Paredes was there until mid-August when he got his Tigers call-up. He played in 34 games, batted .220, with a .568 OPS and one home run. He looked like a 21-year-old talent who needed to gain a bit more crust at Triple A before he was ready for full-time work in Detroit, a timeline the Tigers haven’t for a moment disputed.

What has impressed his bosses as much as how he performed from November through December was that Paredes took advantage of an opportunity. The COVID-19 crisis didn’t scare him away. The fact he wasn’t about to see pitching that, velocity-wise, would not match what he had been accustomed to in Detroit – or even at the high minors – was no reason in Paredes’ mind to bag the offseason.

He needed to see deceptive pitching and to learn from it. The numbers suggest progress: 27 walks and only 12 strikeouts in 177 plate appearances. Paredes had shown during his days on the Cubs and Tigers farm that his hand-eye skills, his ability to make contact, was on the high end.

But during his Detroit cameo he was beaten and confused by the witches’ brew of velocity and swerving toxins that can make big-league hitting an ordeal rather than an endeavor.

“He’s always hit, and has always had the look of a hitter,” Littlefield said. “He’s done that his whole career. He sees pitches early. And so, already having been to the big leagues at 21, there are a lot of good signs from what he’s done this winter.”

Winter ball has been as fragmented for most players as was the 2020 season. There have been opportunities, including in the Dominican Republic and Venezuelan winter leagues.
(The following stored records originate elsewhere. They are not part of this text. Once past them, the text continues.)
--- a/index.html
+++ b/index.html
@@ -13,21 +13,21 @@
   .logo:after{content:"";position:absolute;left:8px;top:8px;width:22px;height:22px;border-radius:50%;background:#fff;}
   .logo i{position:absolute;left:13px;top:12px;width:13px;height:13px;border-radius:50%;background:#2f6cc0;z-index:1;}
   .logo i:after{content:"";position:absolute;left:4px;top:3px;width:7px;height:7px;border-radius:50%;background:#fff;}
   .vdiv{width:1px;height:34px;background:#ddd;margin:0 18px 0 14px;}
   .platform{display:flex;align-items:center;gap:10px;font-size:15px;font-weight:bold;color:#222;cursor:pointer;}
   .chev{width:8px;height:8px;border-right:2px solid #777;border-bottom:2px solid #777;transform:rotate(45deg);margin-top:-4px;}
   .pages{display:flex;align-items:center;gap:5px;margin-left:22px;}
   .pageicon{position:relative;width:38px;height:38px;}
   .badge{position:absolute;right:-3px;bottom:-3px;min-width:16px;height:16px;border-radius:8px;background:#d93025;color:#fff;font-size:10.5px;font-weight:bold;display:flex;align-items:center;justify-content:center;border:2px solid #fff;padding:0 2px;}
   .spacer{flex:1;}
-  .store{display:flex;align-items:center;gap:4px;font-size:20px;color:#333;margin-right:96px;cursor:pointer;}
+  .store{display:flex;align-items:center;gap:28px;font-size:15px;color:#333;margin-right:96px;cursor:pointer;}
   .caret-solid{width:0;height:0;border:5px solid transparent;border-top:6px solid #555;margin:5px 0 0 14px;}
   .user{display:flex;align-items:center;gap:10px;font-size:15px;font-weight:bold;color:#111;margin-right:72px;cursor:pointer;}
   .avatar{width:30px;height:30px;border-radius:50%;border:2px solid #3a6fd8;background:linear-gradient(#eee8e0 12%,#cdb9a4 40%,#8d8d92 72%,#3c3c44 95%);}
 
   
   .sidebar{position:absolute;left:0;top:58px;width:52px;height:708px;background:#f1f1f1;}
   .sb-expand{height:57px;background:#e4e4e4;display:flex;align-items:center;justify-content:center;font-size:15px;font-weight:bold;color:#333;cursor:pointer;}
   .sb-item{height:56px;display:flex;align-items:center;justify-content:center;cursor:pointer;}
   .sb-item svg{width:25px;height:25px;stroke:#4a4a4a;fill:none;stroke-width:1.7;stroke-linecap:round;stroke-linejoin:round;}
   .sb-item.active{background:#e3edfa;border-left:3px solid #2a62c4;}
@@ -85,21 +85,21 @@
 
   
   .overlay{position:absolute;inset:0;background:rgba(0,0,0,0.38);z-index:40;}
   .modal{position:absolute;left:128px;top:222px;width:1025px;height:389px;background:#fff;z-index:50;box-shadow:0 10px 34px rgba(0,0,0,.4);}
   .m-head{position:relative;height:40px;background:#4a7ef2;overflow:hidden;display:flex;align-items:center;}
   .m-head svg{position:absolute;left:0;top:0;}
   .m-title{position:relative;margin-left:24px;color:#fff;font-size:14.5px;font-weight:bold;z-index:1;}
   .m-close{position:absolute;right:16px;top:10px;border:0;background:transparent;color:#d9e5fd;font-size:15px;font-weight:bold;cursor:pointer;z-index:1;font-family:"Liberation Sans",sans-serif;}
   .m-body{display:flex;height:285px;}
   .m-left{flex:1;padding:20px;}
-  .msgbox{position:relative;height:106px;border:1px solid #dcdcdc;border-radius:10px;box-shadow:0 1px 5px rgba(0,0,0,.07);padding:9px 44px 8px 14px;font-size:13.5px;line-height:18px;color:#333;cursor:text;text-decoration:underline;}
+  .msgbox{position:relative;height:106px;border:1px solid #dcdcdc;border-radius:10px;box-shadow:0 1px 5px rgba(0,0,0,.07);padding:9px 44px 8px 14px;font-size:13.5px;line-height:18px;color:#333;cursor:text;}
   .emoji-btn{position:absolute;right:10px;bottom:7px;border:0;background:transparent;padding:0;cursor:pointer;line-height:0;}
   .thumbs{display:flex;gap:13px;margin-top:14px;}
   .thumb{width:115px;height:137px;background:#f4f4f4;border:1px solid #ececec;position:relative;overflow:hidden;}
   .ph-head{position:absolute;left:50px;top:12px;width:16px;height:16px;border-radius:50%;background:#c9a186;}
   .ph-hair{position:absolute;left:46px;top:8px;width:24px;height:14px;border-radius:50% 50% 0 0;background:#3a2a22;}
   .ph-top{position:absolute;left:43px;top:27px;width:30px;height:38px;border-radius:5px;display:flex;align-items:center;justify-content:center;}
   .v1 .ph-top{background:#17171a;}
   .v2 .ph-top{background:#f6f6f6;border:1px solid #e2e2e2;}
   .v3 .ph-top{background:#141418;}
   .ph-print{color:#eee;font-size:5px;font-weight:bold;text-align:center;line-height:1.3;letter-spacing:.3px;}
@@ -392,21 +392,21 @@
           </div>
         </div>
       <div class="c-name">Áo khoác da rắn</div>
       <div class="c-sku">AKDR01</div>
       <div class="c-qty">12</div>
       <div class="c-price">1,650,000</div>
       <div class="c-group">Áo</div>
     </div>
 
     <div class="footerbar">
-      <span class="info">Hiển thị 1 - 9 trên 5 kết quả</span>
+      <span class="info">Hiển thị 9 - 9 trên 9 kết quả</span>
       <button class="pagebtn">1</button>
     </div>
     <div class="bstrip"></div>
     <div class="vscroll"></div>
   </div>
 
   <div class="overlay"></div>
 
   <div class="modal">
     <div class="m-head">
But COVID-19’s presence in this hemisphere, with the uncertainties and risks involved in journeying to the Caribbean, have made a typical winter of game rigors and enhancement difficult for most pitchers and hitters.
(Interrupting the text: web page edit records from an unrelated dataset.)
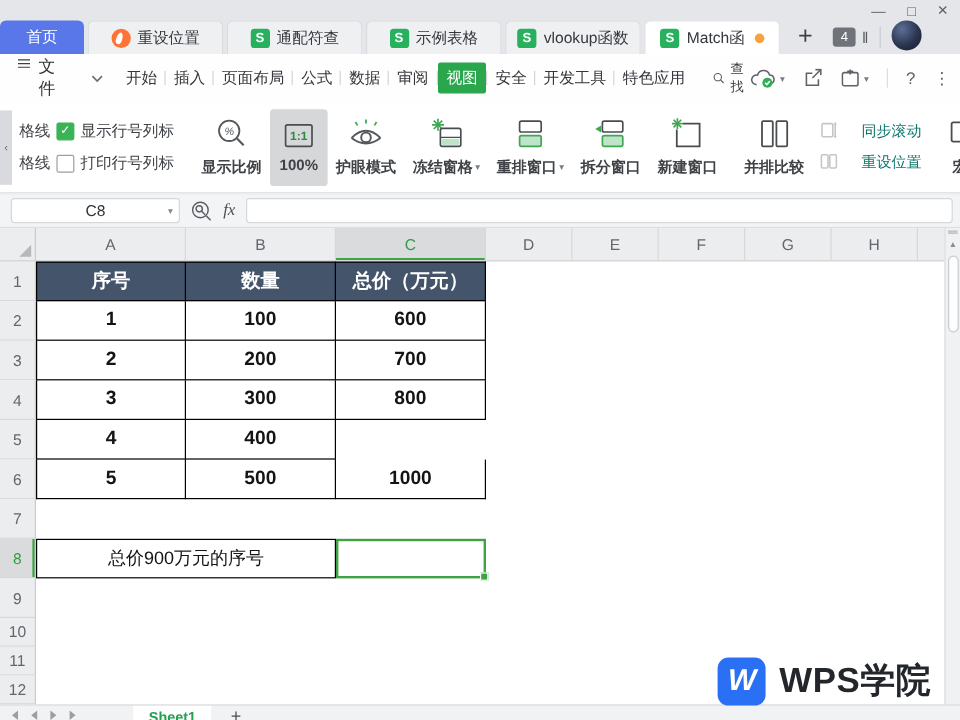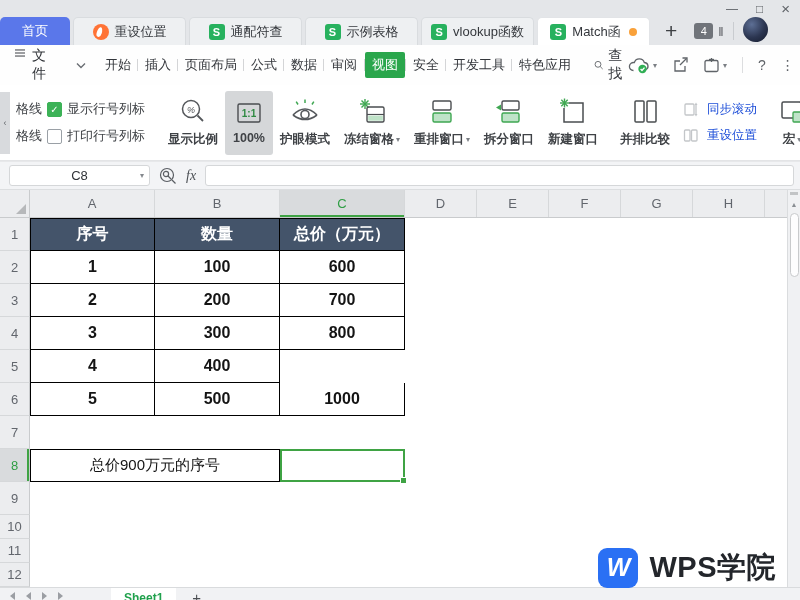--- a/index.html
+++ b/index.html
@@ -32,42 +32,42 @@
 
   
   .menubar { height:40px; background:#fefefe; display:flex; align-items:center; }
   .file-btn { display:flex; align-items:flex-start; gap:7px; font-size:14px; color:#2f3237; padding:0 13px 0 15px; }
   .mb-divider { width:1px; height:16px; background:#dcdddf; }
   .qt-chevron { margin:0 12px; display:flex; align-items:center; }
   .menu-items { display:flex; align-items:center; }
   .menu-item { font-size:13px; color:#33363b; padding:4px 7px; position:relative; white-space:nowrap; }
   .menu-item + .menu-item::before { content:""; position:absolute; left:-1px; top:7px; height:12px; width:1px; background:#d4d5d7; }
   .menu-item-active { background:#2aa64c; color:#fff; border-radius:2px; margin:0 1px; }
-  .menu-search { display:flex; align-items:center; gap:5px; margin-left:16px; font-size:14px; color:#33363b; }
+  .menu-search { display:flex; align-items:center; gap:5px; margin-left:16px; font-size:11px; color:#33363b; }
   .menu-right { margin-left:auto; display:flex; align-items:center; gap:15px; padding-right:14px; color:#5f6368; }
   .mr-icon { display:flex; align-items:center; gap:2px; }
   .mr-glyph { font-size:14px; color:#5f6368; }
   .dd-mark { font-size:8px; color:#7b7f84; }
 
   
   .ribbon { position:relative; height:76px; background:#fff; border-bottom:1px solid #e3e4e6; display:flex; align-items:center; padding-left:12px; }
   .ribbon-collapse { position:absolute; left:0; top:7px; width:10px; height:62px; background:#d8dadd; color:#64686d; font-size:9px;
                      display:flex; align-items:center; justify-content:center; }
   .chk-group { display:flex; flex-direction:column; gap:9px; padding:0 8px 0 4px;justify-content:center; }
   .chk-row { display:flex; align-items:center; gap:5px; font-size:13px; color:#3f4246; white-space:nowrap; }
   .chk { width:15px; height:15px; border:1px solid #9aa0a6; border-radius:2px; background:#fff;
          display:flex; align-items:center; justify-content:center; flex:0 0 auto; }
   .chk-checked { background:#3cb257; border-color:#3cb257; color:#fff; font-size:10px; font-weight:700; }
   .rb-divider { width:1px; height:56px; background:#e9eaeb; margin:0 4px; }
   .rb-btn { display:flex; flex-direction:column; align-items:center; justify-content:center; gap:5px; padding:2px 7px;
             height:64px; font-size:12.5px; color:#3f4246; white-space:nowrap; }
   .rb-lbl { display:flex; align-items:center; gap:2px;font-weight:bold; }
   .rb-pressed { background:#d5d7d9; border-radius:3px; padding:2px 8px; }
   .rb-stack { display:flex; flex-direction:column; justify-content:center; gap:9px; height:64px; padding:0 6px; }
-  .sync-row { display:flex; align-items:center; gap:9px; font-size:12.5px; color:#1d4ed8; white-space:nowrap; }
+  .sync-row { display:flex; align-items:flex-start; gap:20px; font-size:12.5px; color:#0f766e; white-space:nowrap; }
 
   
   .formulabar { height:29px; background:#f3f4f6; border-top:1px solid #e7e8ea; border-bottom:1px solid #dcdee0;
                 display:flex; align-items:center; padding:0 6px 0 9px; gap:9px; }
   .namebox { width:141px; height:21px; background:#fff; border:1px solid #d5d7d9; border-radius:3px; position:relative;
              display:flex; align-items:center; justify-content:center; font-size:13px; color:#2f3237; }
   .namebox-dd { position:absolute; right:5px; font-size:8px; color:#85898e; }
   .fx-label { font-size:14px; font-style:italic; font-family:"Liberation Serif",serif; color:#4c5055; }
   .formula-input { flex:1; height:21px; background:#fff; border:1px solid #d5d7d9; border-radius:3px; font:inherit; padding:0 6px; color:#333; }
Still, the Tigers have had their triumphs there. One, for sure, has been right-handed reliever Drew Carlton, who just wrapped up a stint with Leones del Escogido of the Dominican League.

Carlton threw 14.1 innings in his 14-game set, with an 0.63 ERA and 0.70 WHIP. He walked a single batter while striking out 11. He was nicked for a lone earned run.

Carlton, 25, was ranked No. 33 on The Detroit News list of Top 50 Tigers Prospects for 2021. He was a 32nd-round draft pick by the Tigers in 2017 out of Florida State.

In three earlier farm seasons with Detroit, Carlton was 9-5 with a 1.74 ERA and 0.97 WHIP. While not a flame-thrower in terms of velocity, he has pitched steadily well, with his Dominican Republic work simply adding to the earlier file.

“He’s just been an achiever his whole career,” Littlefield said of Carlton, who is 6-foot-1, 215 pounds. “He was a closer at Florida State, and when he jumped into our minor-league system, he moved fast.

“He throws a lot of strikes, and he’s fearless. He’s one of those guys where the stuff doesn’t jump out at you, but have to look at how hitters react to him, and to hitter numbers, and they tell you something.”

The Tigers are still waiting, along with all of baseball, for some sign that spring training can begin at something approaching its regular mid-February date. Moreover, they’re hoping for a year when minor-leaguers, as well as their big-league brethren, can expect to play actual games.

And, maybe, just maybe, for something approaching the six months they formerly knew as a time when spring and summer schedules meant one thing: baseball games. Regular games, minus the daunting risks a pandemic visited upon baseball, and the world, one year ago.